Interesting tips can be drawn from the assessment carried out by court appointed experts on the organizational models of pharmaceutical companies accused of criminal liability in connection with a fraud investigated by the office of prosecution in Bari, which ended with plea bargain. The experts concluded that the models were insufficiently preventing the concerned crimes. Although the protocols were “appreciably implemented”, the ODV was deemed to be too marginal within the life of the corporation, audits on the use of financial resources did not occur, while very high incentives to sales staff were granted[9].

In conclusion, the organizational model must become a living system, known to employees, strictly applied after adequate audits, and giving rise to sanctions in case of lack of compliance. A court must be able to see that the organizational model has truly become the DNA of a company, who has tried its very best to prevent that its business activities can lead to criminal conducts.

[1] The exercise of understanding how sanctions originally envisaged for natural persons apply to corporations is still ongoing.

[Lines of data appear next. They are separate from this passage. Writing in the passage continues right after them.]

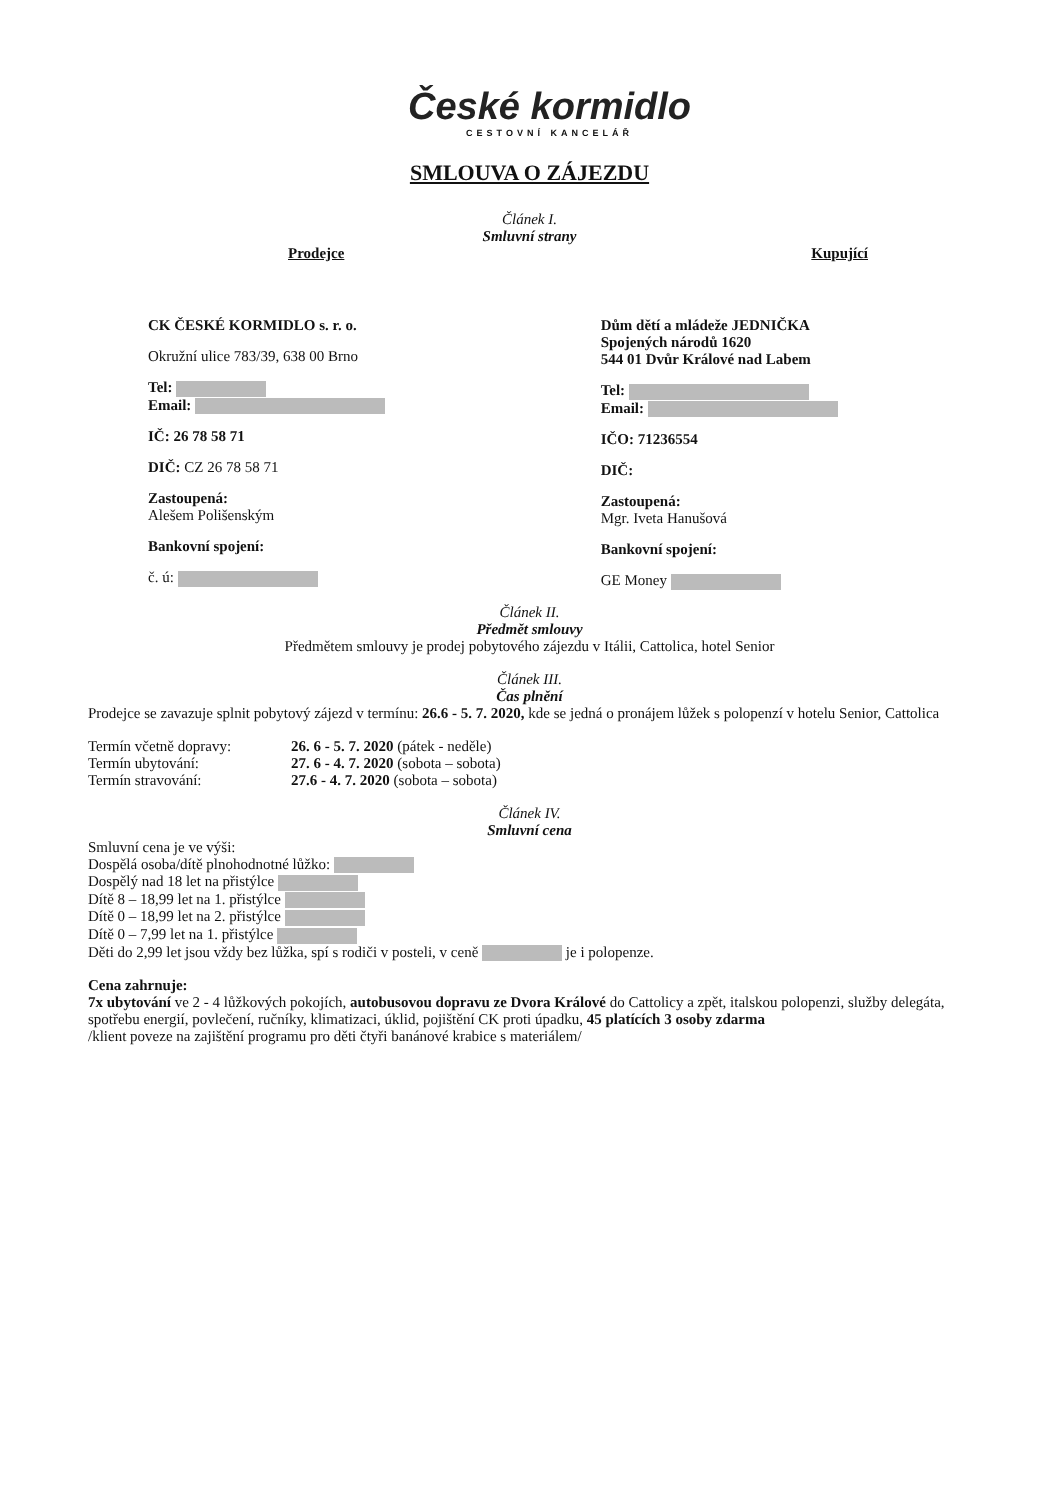České kormidlo
CESTOVNÍ KANCELÁŘ
SMLOUVA O ZÁJEZDU
Článek I.
Smluvní strany
Prodejce Kupující
CK ČESKÉ KORMIDLO s. r. o.
Okružní ulice 783/39, 638 00 Brno
Tel:
Email:
IČ: 26 78 58 71
DIČ: CZ 26 78 58 71
Zastoupená:
Alešem Polišenským
Bankovní spojení:
č. ú:
Dům dětí a mládeže JEDNIČKA
Spojených národů 1620
544 01 Dvůr Králové nad Labem
Tel:
Email:
IČO: 71236554
DIČ:
Zastoupená:
Mgr. Iveta Hanušová
Bankovní spojení:
GE Money
Článek II.
Předmět smlouvy
Předmětem smlouvy je prodej pobytového zájezdu v Itálii, Cattolica, hotel Senior
Článek III.
Čas plnění
Prodejce se zavazuje splnit pobytový zájezd v termínu: 26.6 - 5. 7. 2020, kde se jedná o pronájem lůžek s polopenzí v hotelu Senior, Cattolica
| Termín včetně dopravy: | 26. 6 - 5. 7. 2020 (pátek - neděle) |
| Termín ubytování: | 27. 6 - 4. 7. 2020 (sobota – sobota) |
| Termín stravování: | 27.6 - 4. 7. 2020 (sobota – sobota) |
Článek IV.
Smluvní cena
Smluvní cena je ve výši:
Dospělá osoba/dítě plnohodnotné lůžko:
Dospělý nad 18 let na přistýlce
Dítě 8 – 18,99 let na 1. přistýlce
Dítě 0 – 18,99 let na 2. přistýlce
Dítě 0 – 7,99 let na 1. přistýlce
Děti do 2,99 let jsou vždy bez lůžka, spí s rodiči v posteli, v ceně je i polopenze.
Cena zahrnuje:
7x ubytování ve 2 - 4 lůžkových pokojích, autobusovou dopravu ze Dvora Králové do Cattolicy a zpět, italskou polopenzi, služby delegáta, spotřebu energií, povlečení, ručníky, klimatizaci, úklid, pojištění CK proti úpadku, 45 platících 3 osoby zdarma
/klient poveze na zajištění programu pro děti čtyři banánové krabice s materiálem/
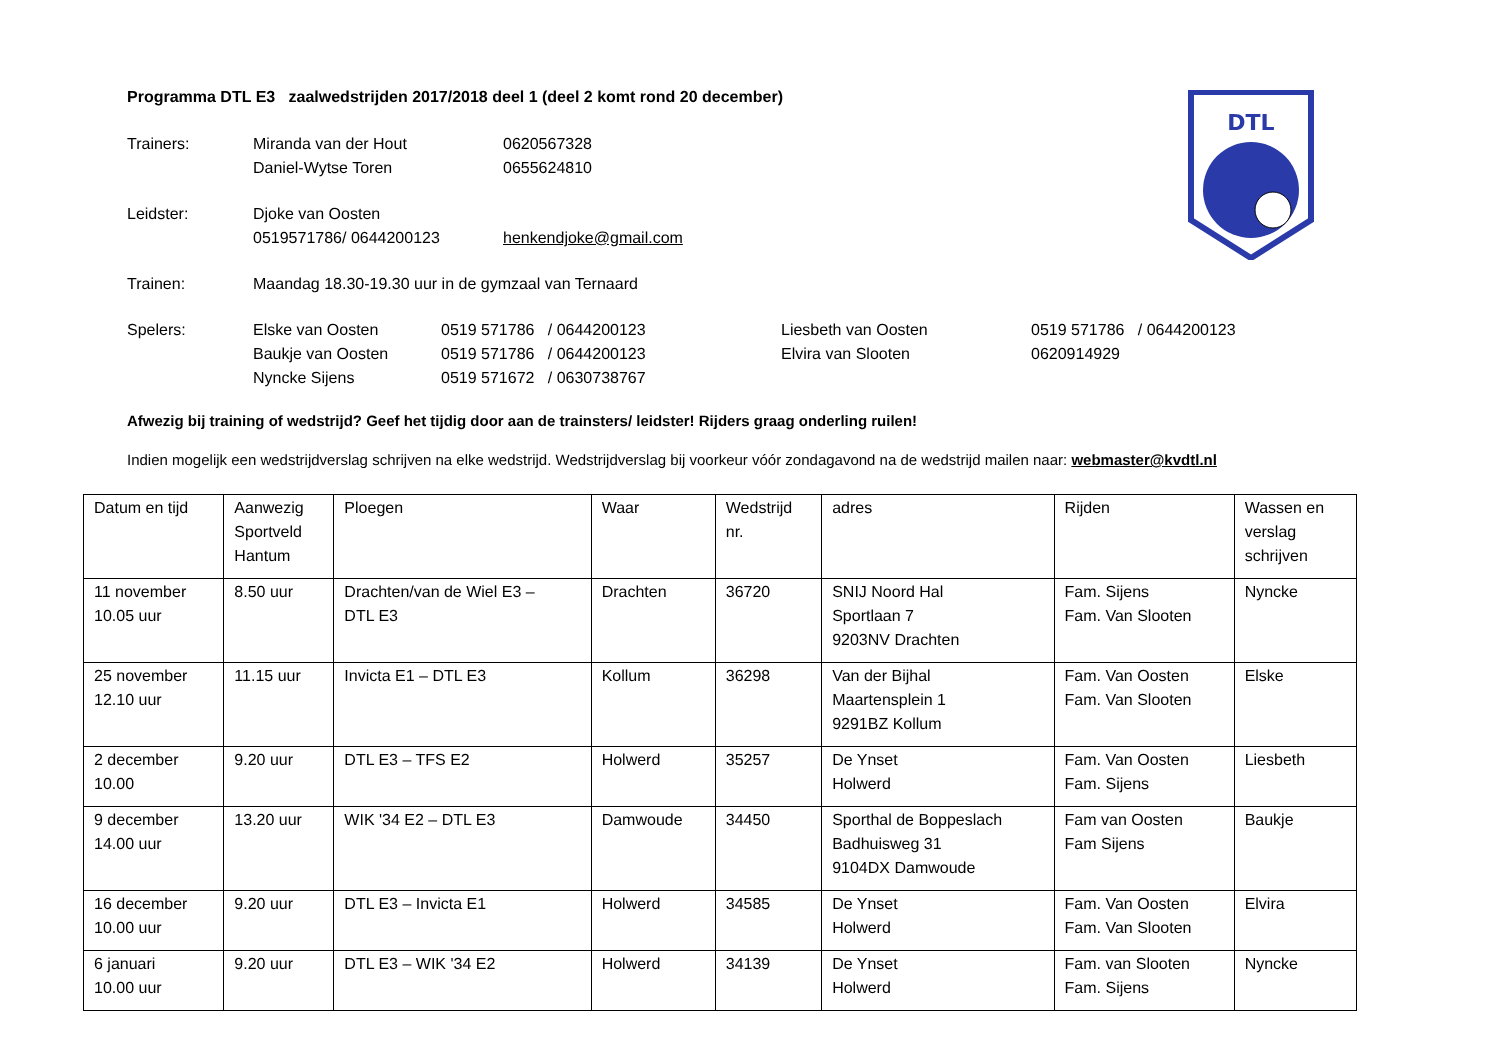DTL
Programma DTL E3 zaalwedstrijden 2017/2018 deel 1 (deel 2 komt rond 20 december)
Trainers: Miranda van der Hout 0620567328
Daniel-Wytse Toren 0655624810
Leidster: Djoke van Oosten
0519571786/ 0644200123 henkendjoke@gmail.com
Trainen: Maandag 18.30-19.30 uur in de gymzaal van Ternaard
Spelers: Elske van Oosten 0519 571786 / 0644200123 Liesbeth van Oosten 0519 571786 / 0644200123
Baukje van Oosten 0519 571786 / 0644200123 Elvira van Slooten 0620914929
Nyncke Sijens 0519 571672 / 0630738767
Afwezig bij training of wedstrijd? Geef het tijdig door aan de trainsters/ leidster! Rijders graag onderling ruilen!
Indien mogelijk een wedstrijdverslag schrijven na elke wedstrijd. Wedstrijdverslag bij voorkeur vóór zondagavond na de wedstrijd mailen naar: webmaster@kvdtl.nl
| Datum en tijd | Aanwezig Sportveld Hantum | Ploegen | Waar | Wedstrijd nr. | adres | Rijden | Wassen en verslag schrijven |
| --- | --- | --- | --- | --- | --- | --- | --- |
| 11 november 10.05 uur | 8.50 uur | Drachten/van de Wiel E3 – DTL E3 | Drachten | 36720 | SNIJ Noord Hal Sportlaan 7 9203NV Drachten | Fam. Sijens Fam. Van Slooten | Nyncke |
| 25 november 12.10 uur | 11.15 uur | Invicta E1 – DTL E3 | Kollum | 36298 | Van der Bijhal Maartensplein 1 9291BZ Kollum | Fam. Van Oosten Fam. Van Slooten | Elske |
| 2 december 10.00 | 9.20 uur | DTL E3 – TFS E2 | Holwerd | 35257 | De Ynset Holwerd | Fam. Van Oosten Fam. Sijens | Liesbeth |
| 9 december 14.00 uur | 13.20 uur | WIK '34 E2 – DTL E3 | Damwoude | 34450 | Sporthal de Boppeslach Badhuisweg 31 9104DX Damwoude | Fam van Oosten Fam Sijens | Baukje |
| 16 december 10.00 uur | 9.20 uur | DTL E3 – Invicta E1 | Holwerd | 34585 | De Ynset Holwerd | Fam. Van Oosten Fam. Van Slooten | Elvira |
| 6 januari 10.00 uur | 9.20 uur | DTL E3 – WIK '34 E2 | Holwerd | 34139 | De Ynset Holwerd | Fam. van Slooten Fam. Sijens | Nyncke |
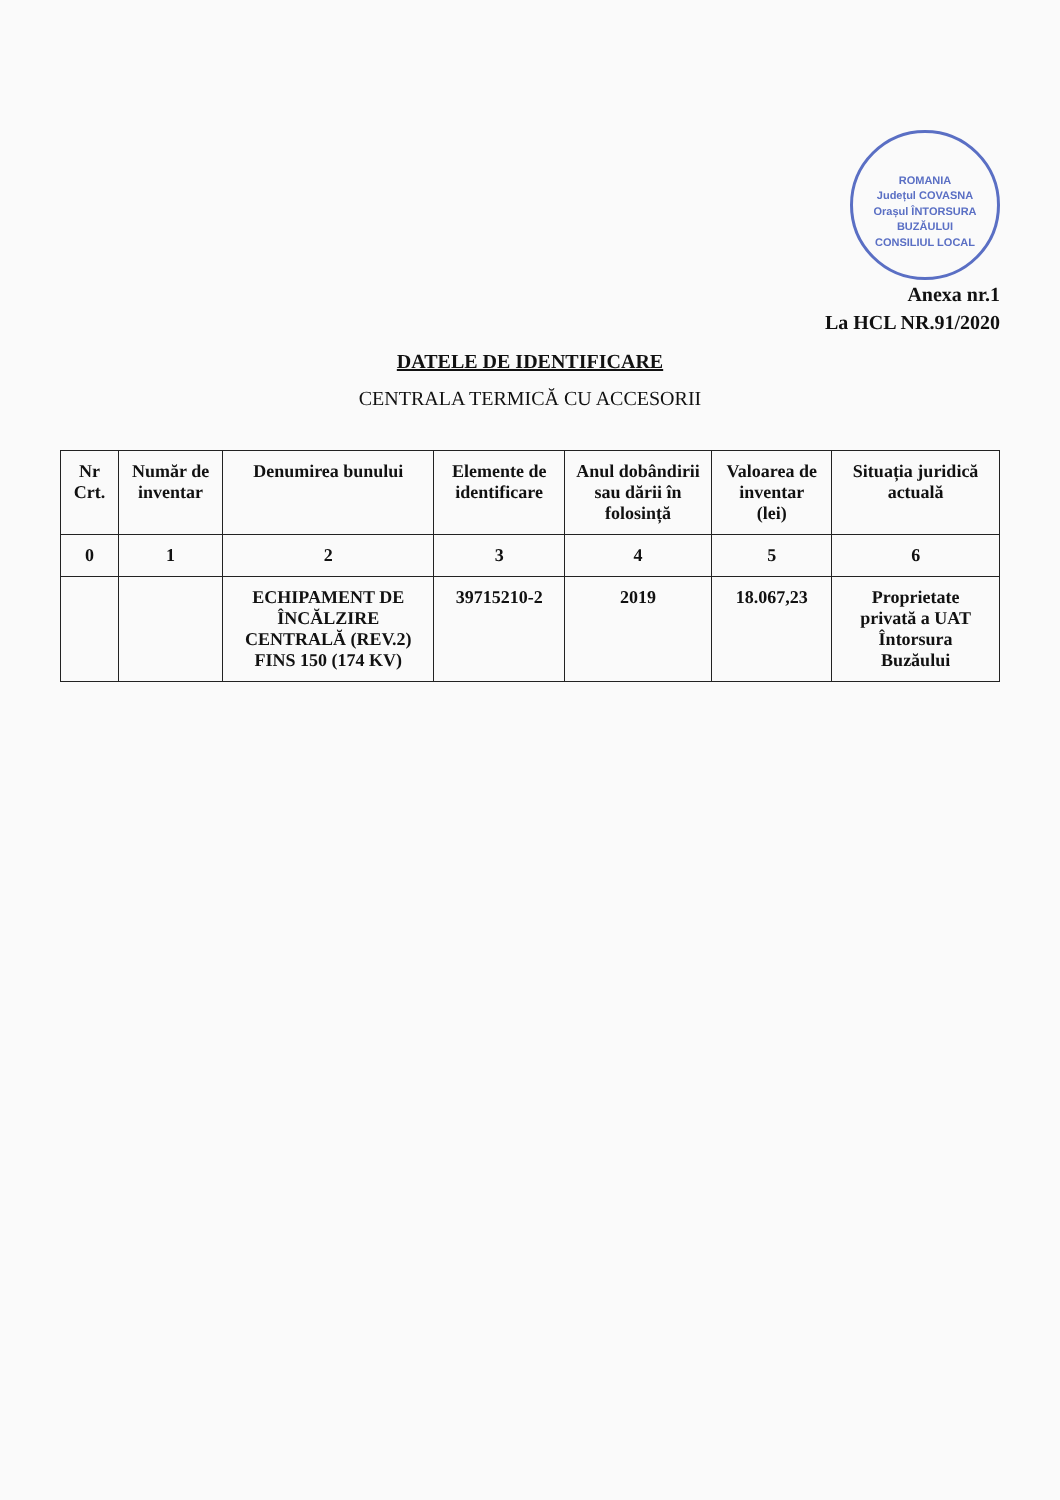ROMANIA
Județul COVASNA
Orașul ÎNTORSURA BUZĂULUI
CONSILIUL LOCAL
Anexa nr.1
La HCL NR.91/2020
DATELE DE IDENTIFICARE
CENTRALA TERMICĂ CU ACCESORII
| Nr Crt. | Număr de inventar | Denumirea bunului | Elemente de identificare | Anul dobândirii sau dării în folosință | Valoarea de inventar (lei) | Situația juridică actuală |
| --- | --- | --- | --- | --- | --- | --- |
| 0 | 1 | 2 | 3 | 4 | 5 | 6 |
| | | ECHIPAMENT DE ÎNCĂLZIRE CENTRALĂ (REV.2) FINS 150 (174 KV) | 39715210-2 | 2019 | 18.067,23 | Proprietate privată a UAT Întorsura Buzăului |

For example, a recent court decision (Supreme Court no. 44824 of September 26, 2012) has stated that bankruptcy of the corporation is not equal to death of the offender and thus does not extinguish the crime, thus contradicting prior judgments of lower courts (e.g., Court of Milan October 20, 2011).

[2] The concept of “colpa di organizzazione”, which appeared in case law as early as in the decision of the Court of Palermo of July 1, 2005, was well clarified by the Supreme Court in its decision no. 27735 of July 16, 2010. A useful discussion of the same principle can also be found in the decision by the Court of Milan of March 8, 2012, which argues that negligence in organization is constituted by planning negligence, management negligence and vigilance negligence.

[3] The latest guidelines by CONFINDUSTRIA have been updated on March 31, 2008.

[4] http://www.assobiomedica.it/static/upload/lin/linee-guida-231-01-parte-generale-rev.-2009.pdf

[5] The Court of Milan (Ufficio Indagini Preliminari, November 3, 2010) has however excluded that the indeterminateness of Legislative Decree no. 231/2001 can give rise to a breach of the Constitution.

[6] Additionally, certain scholars argue that the legislator could not possibly suggest any preventive measures due to the constitutional principle of freedom of economic enterprise.

[7] The latest amendments to Legislative Decree no. 231 of 2001 allowing the board of statutory auditors (collegio sindacale), the supervisory committee (consiglio di sorverglianza) and the committee for management control (comitato per il controllo della gestione) to serve as organismo di vigilanza have given rise to further critiques as many scholars disagree on the ability of such bodies to have sufficient independence and adequate professional competence. See, e.g., the white paper of March 27, 2012 by Associazione dei Componenti degli Organismi di Vigilanza ex D.Lgs. 231/2001.

[8] Note that others disagree on this point (e.g.,  Carlo Piergallini “Paradigmatica dell’autocontrollo penale (dalla funzione alla struttura del “modello organizzativo” ex d.lg. n. 231/2001”, on Cassazione Penale, fasc. 1, 2013, pag. 0376B.)

[9] See the thorough analysis of Matteo Vizzardi “Prevenzione del rischio-reato e standard di adeguatezza delle cautele: i modelli di organizzazione e di gestione di società farmaceutiche al banco di prova di un’indagine peritale” published in Cassazione Penale, March 2010, no. 3.